CNN Will not sell part of its news service to anybody. As far as Mr. Schonfeld is concerned, it's all or nothing. "It would thwart our whole method of distribution and we have to be loyal to our cable customers [cable systems pay CNN 15 or 20 cents per subscriber head].

"An awful lot of subscription TV stations have called us and asked if we would sell them our service and allow them to wraparound their pay services in prime time. We've refused. We will wait for the cable support. We could make a deal tomorrow that would give us twice as many homes as the 2.5 million we have today just by giving it to STV but we are saying no to that because Ted Turner conceived this for cable and that's where it is going to succeed.

"As a matter of fact, I think we are enormously successful now . . . except for the number of subscribers we have."
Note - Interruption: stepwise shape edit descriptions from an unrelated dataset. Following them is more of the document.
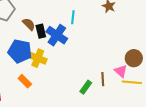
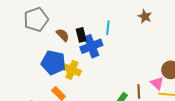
black rectangle: (41, 31) -> (81, 35), moved
blue cross: (57, 35) -> (91, 46), turned 35

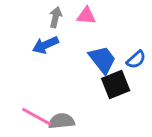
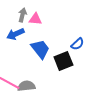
pink triangle: (86, 16) -> (35, 19), moved
blue trapezoid: (102, 60) -> (40, 49), moved

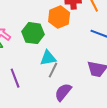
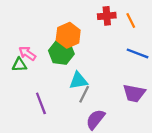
orange hexagon: (59, 17) -> (68, 35), moved

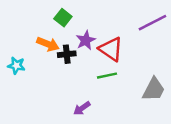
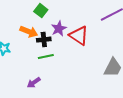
green line: (107, 76) -> (46, 57), moved
purple arrow: (82, 108) -> (34, 83), moved

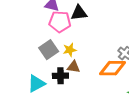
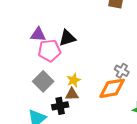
yellow star: (70, 50) -> (74, 80), moved

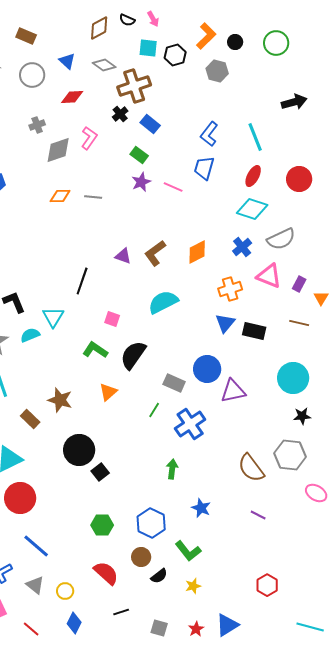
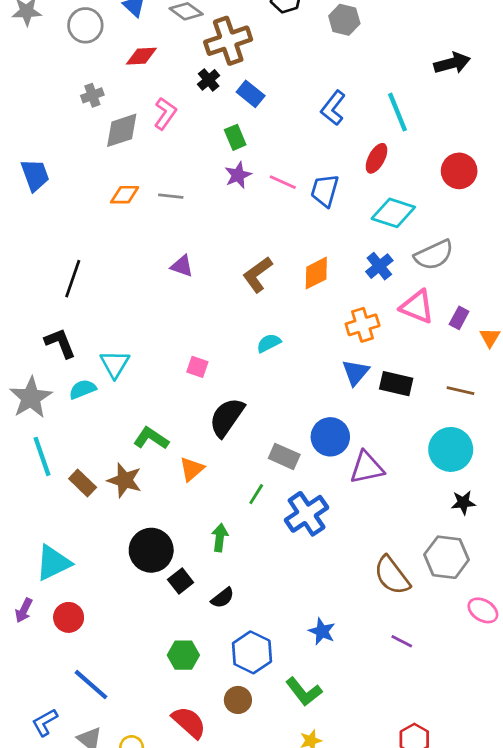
green rectangle: (139, 155) -> (235, 137), turned 30
blue trapezoid: (204, 168) -> (325, 190), moved
red ellipse: (253, 176) -> (377, 158), moved
purple triangle: (123, 256) -> (182, 266), moved
black line: (82, 281) -> (73, 279), moved
cyan semicircle: (163, 302) -> (269, 343), size x0.6
brown line: (299, 323) -> (461, 391), moved
green L-shape: (95, 350) -> (151, 438), moved
brown rectangle: (30, 419) -> (83, 483), moved
green arrow: (172, 469) -> (220, 538), moved
red circle: (20, 498) -> (69, 617), size x0.7
black semicircle: (159, 576) -> (223, 598), moved

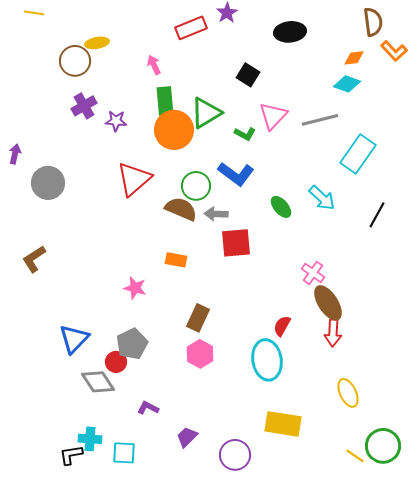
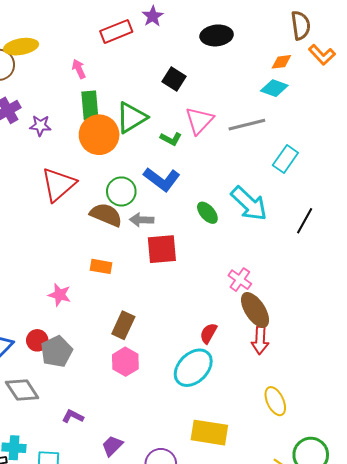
yellow ellipse: (97, 43) -> (21, 47), size x1.4
cyan rectangle: (358, 154) -> (285, 159), size x0.7
cyan arrow: (322, 198) -> (249, 204), size x1.4
cyan ellipse: (267, 360) -> (193, 368), turned 54
red circle: (116, 362) -> (37, 340), moved

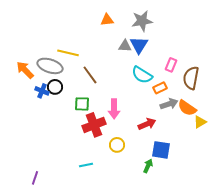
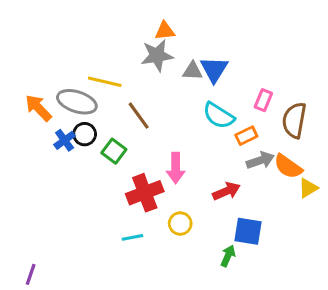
gray star: (142, 21) -> (157, 56), moved
blue cross: (42, 91) -> (65, 140), turned 32
green square: (82, 104) -> (114, 151), moved, turned 35
cyan line: (86, 165) -> (132, 237), moved
purple line: (35, 178) -> (31, 274), moved

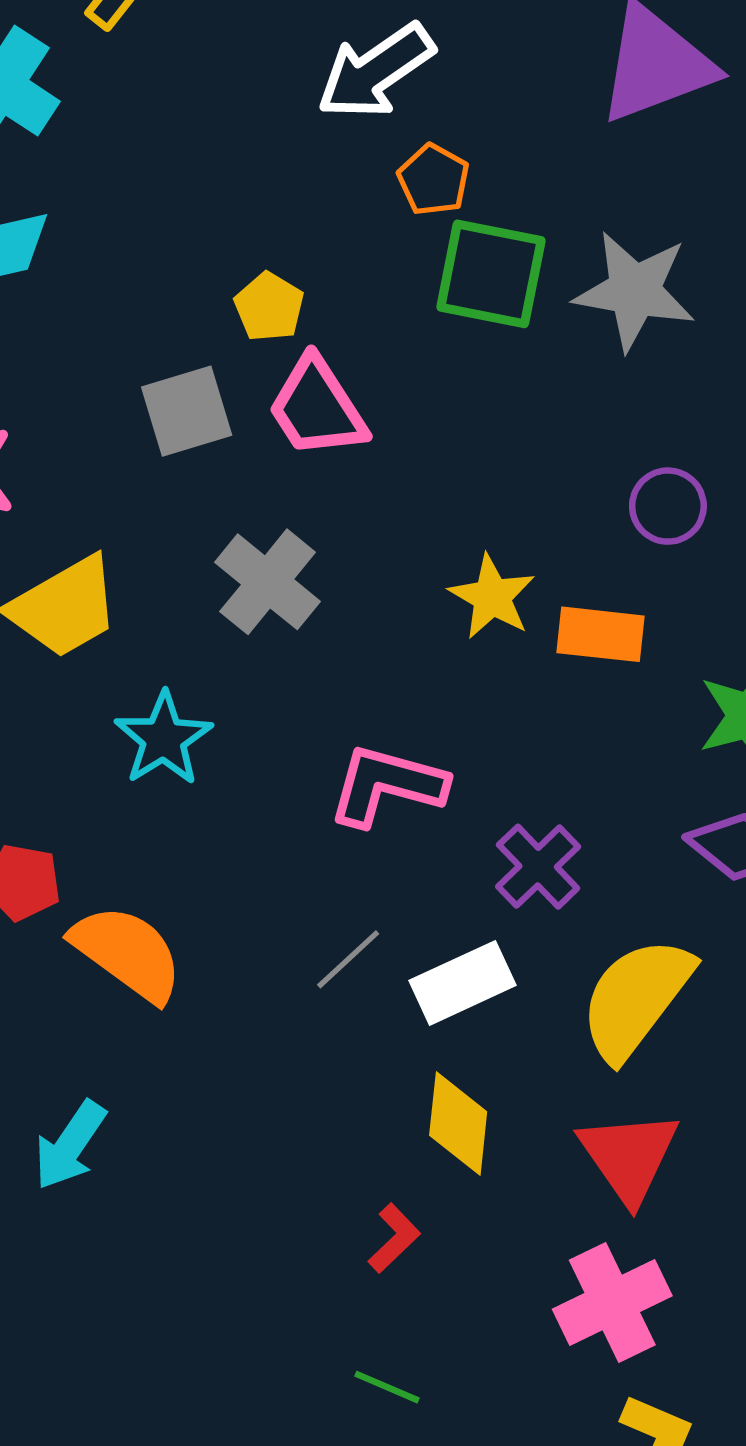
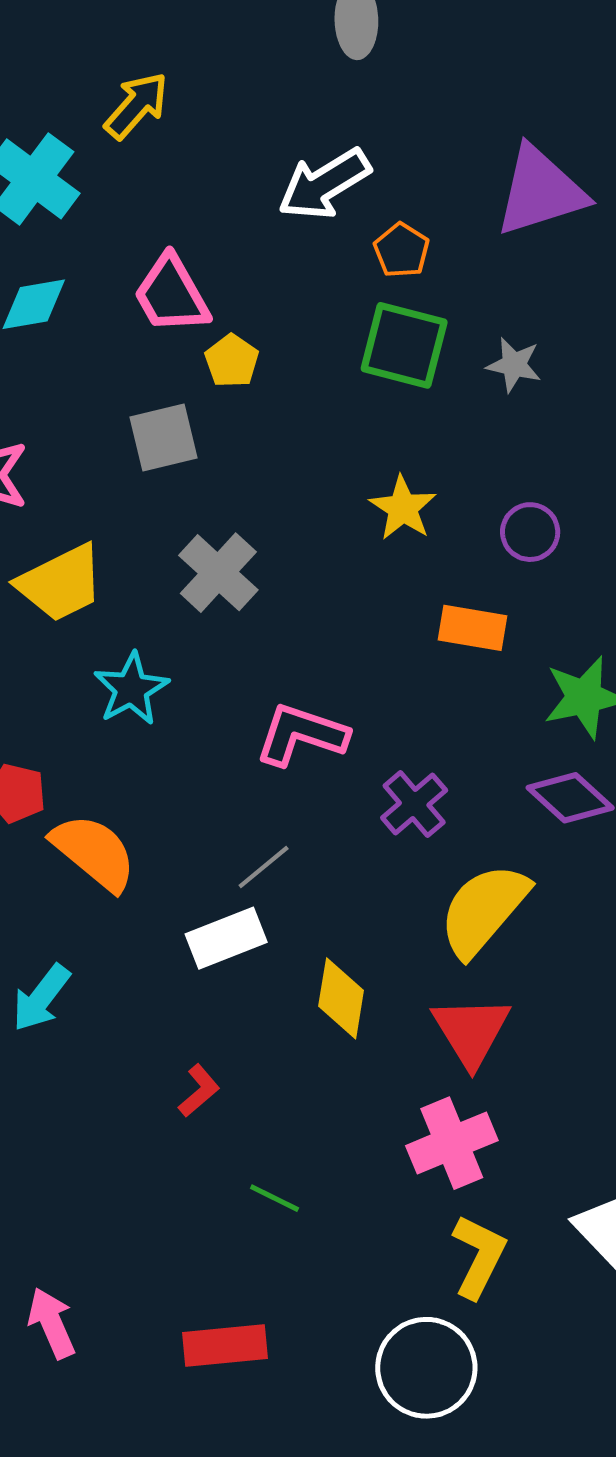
orange pentagon: (434, 180) -> (402, 250), moved
gray star: (635, 291) -> (514, 365), size x0.6
pink trapezoid: (317, 408) -> (171, 294), moved
yellow star: (492, 597) -> (403, 508), moved
white rectangle: (462, 983) -> (226, 938), moved
red L-shape: (394, 1238) -> (199, 1091), moved

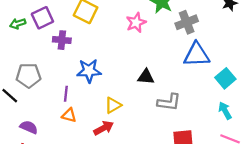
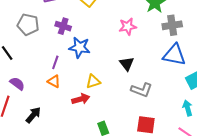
pink star: (136, 23) -> (128, 27), moved
purple cross: (62, 40) -> (63, 26), moved
gray pentagon: (28, 75) -> (28, 24), moved
black triangle: (146, 77) -> (127, 64), turned 35

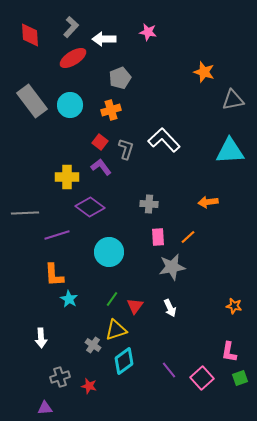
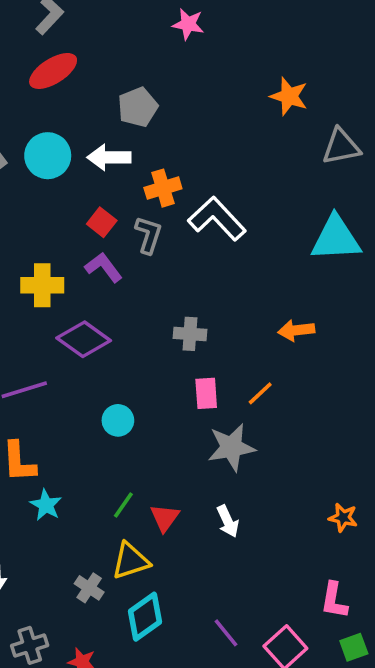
white arrow: (104, 39) -> (109, 157), moved
orange cross: (111, 110) -> (163, 188), moved
cyan circle: (109, 252) -> (118, 420), size x0.6

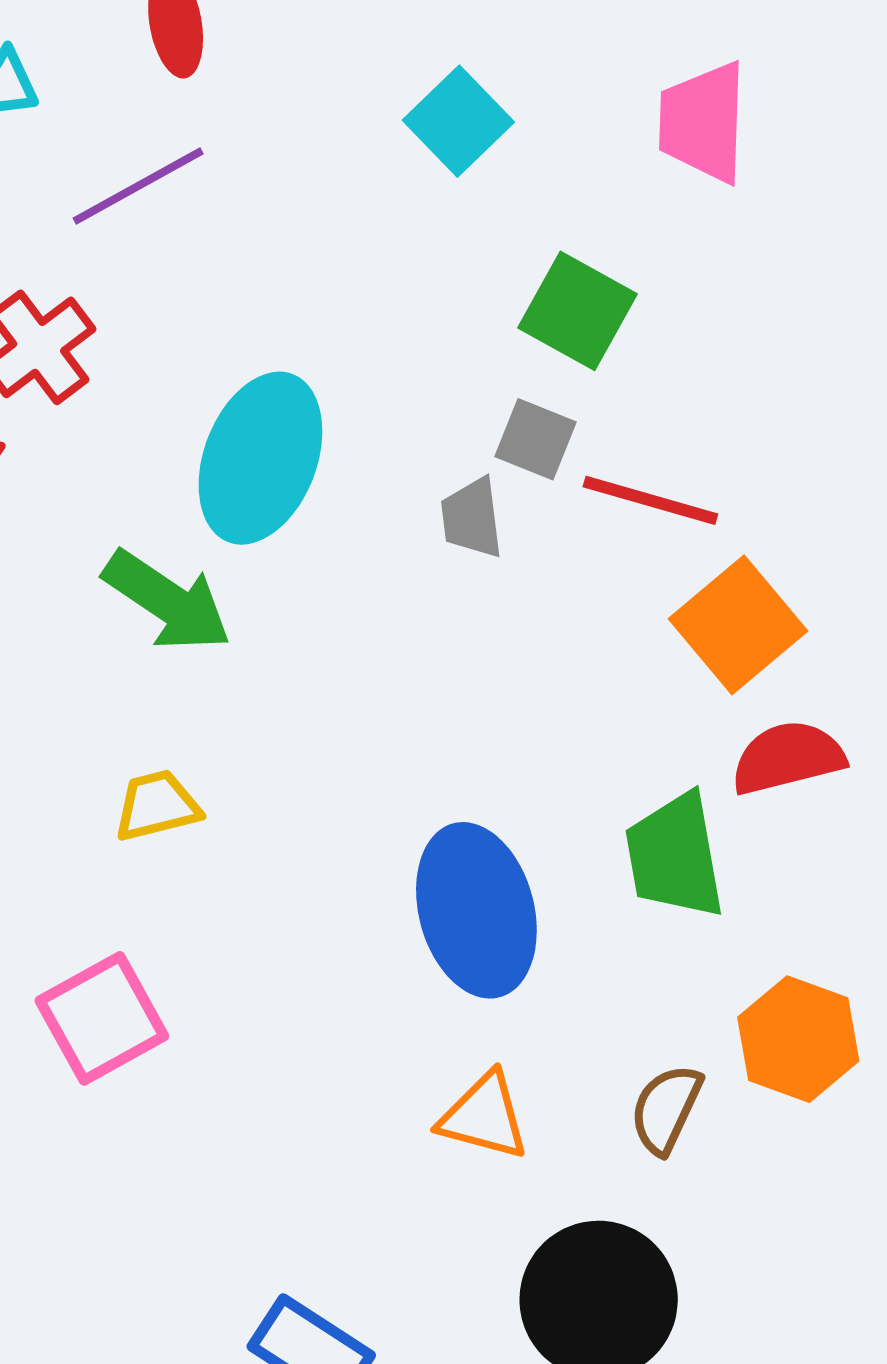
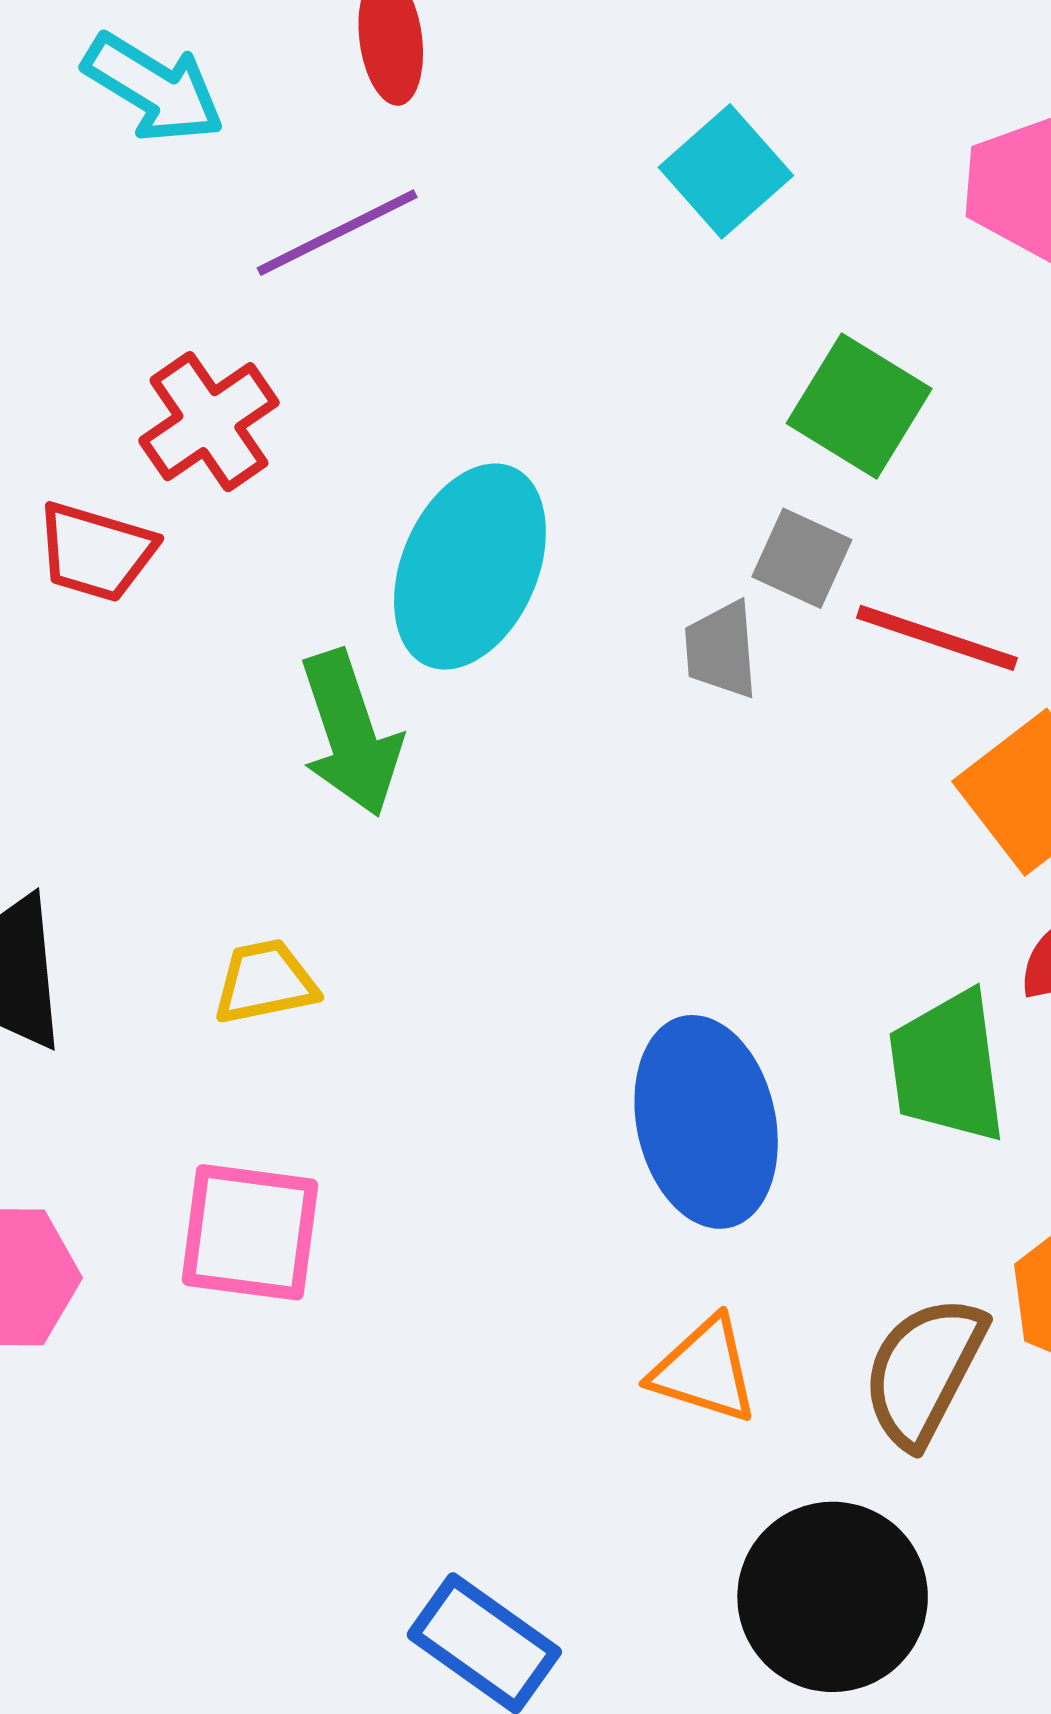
green arrow: (167, 601) -> (350, 733), turned 35
yellow trapezoid: (157, 806) -> (265, 982), moved
pink square: (102, 1018) -> (250, 1232), turned 34
brown semicircle: (666, 1109) -> (924, 1371), size x1.4

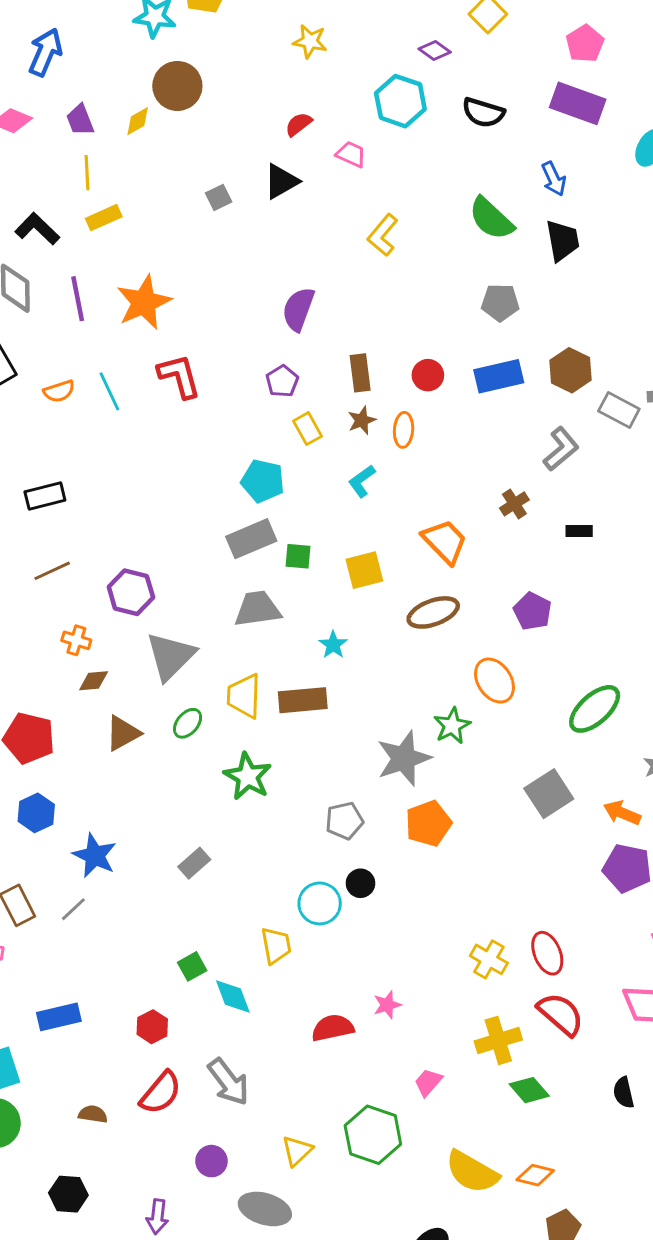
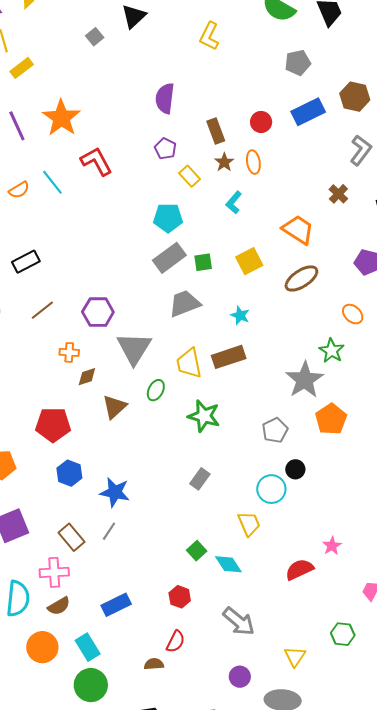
orange ellipse: (494, 681) -> (353, 314), size x0.7
gray rectangle: (194, 863) -> (200, 479), moved
red semicircle: (161, 1093) -> (176, 642), moved, size x0.7
green hexagon: (373, 1135) -> (343, 634), size x0.6

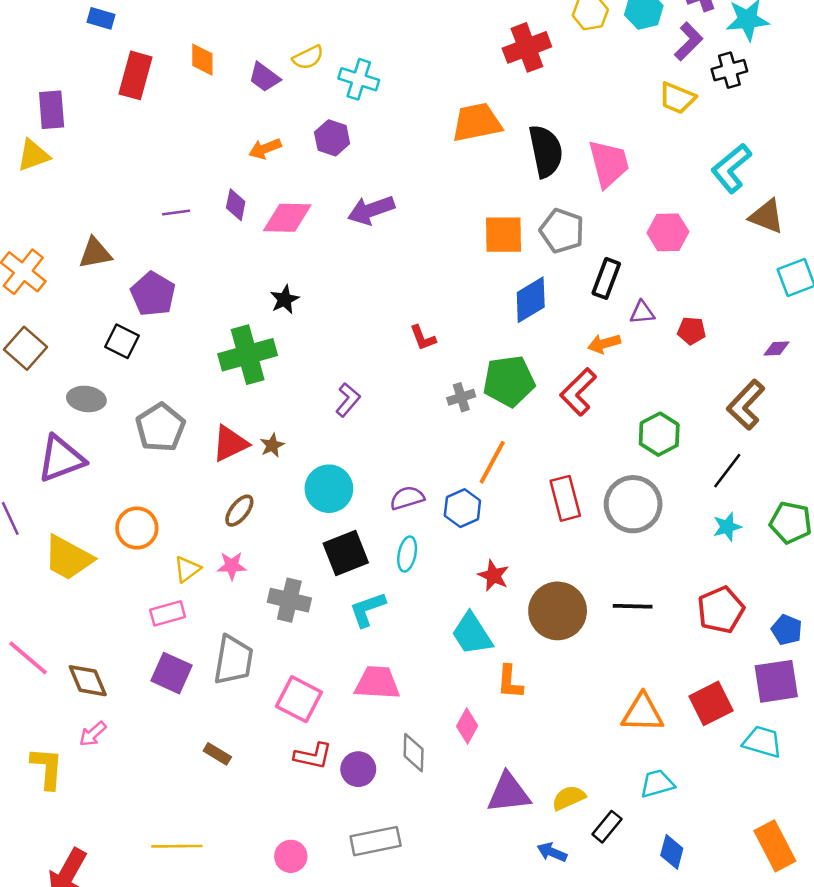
It remains to be seen how long Ted Turner will be willing -- or able -- to support this kind of "success" at the cost of $2 or $3 million per month, despite the fact that he has insisted he will go two or three years if necessary , waiting for enough advertising support.

Mr. Schonfeld fears for the future of news on cable, however. "I am afraid that in 30 or 40 years cable will be too valuable a medium for us to be allowed to use it. Two-way cable means a more closed-in society. At a certain point it's going to be more profitable for a cable-system owner to sell each of his 100 or more channels to companies who will use them for enormous profits. Sears Roebuck, for instance, would probably buy four channels and allow you to shop by catalog."

What would Reese Schonfeld, president of Cable News Network, consider a CNN success story at the end of its first year?

"There are three things we need to improve. First, the quality of our weekend programming.I was totally wrong in thinking that weekend news on cable would not be of interest because people don't listen as much to all-news weekend radio. But I've now decided that people don't listen to all-news radio on weekends because that's when they're wathcing TV. And that's when we are going to have our greatest audience. So that's where we have to be at our best.

"The second thing I want to do is improve the quality of our writing. It's a problem for all of television, but especially for us.

"And the third thing I'd like to do is increase the editorial staff by one-quarter, maybe even more. I find everyone, and myself included, thinking about today. We just need some people to think ahead.

"If, at the end of the first year -- that's June 1, 1981, -- we had 5 to 6 million subscribers instead of the 3 million we estimate we will have by Oct. 1, that would enable us to spend more money and do all of those things."

Suddenly Mr. Schonfeld seems to sense that the is, perpahps, being too critical of his own staff. He adds:

"Even considering the quality of what we do now, we give the viewers some things they could never get from any network. I'm dissatisfied with the quality , but then, I'm congenitally dissatisfied. I guess perfection will just have to wait a while.

"But one thing we do right now, consciously, although it didn't start our that way, is try do do America as if it were a local story. That's why our 'look' tends to be somewhere between the 'network look' and the 'local look.'

"We are not trying to be Olympicans like the three networks, peering down on this planet as if we don't live here. We don't want to be judgmental, and I don't think we are. But maybe that's just because we've got to get on the air so fast we don't have the time."

However, futurists as well as opposition news organizations are already judging Cable News Network. They are trying to decide if those 300 hardy pioneers will prove to be the vanguard of a new 24-hour news movement in all forms of telecommunications -- over-the-air, cable, pay TV.

Or if CNN will turn out to have been a premature harbinger of news to come.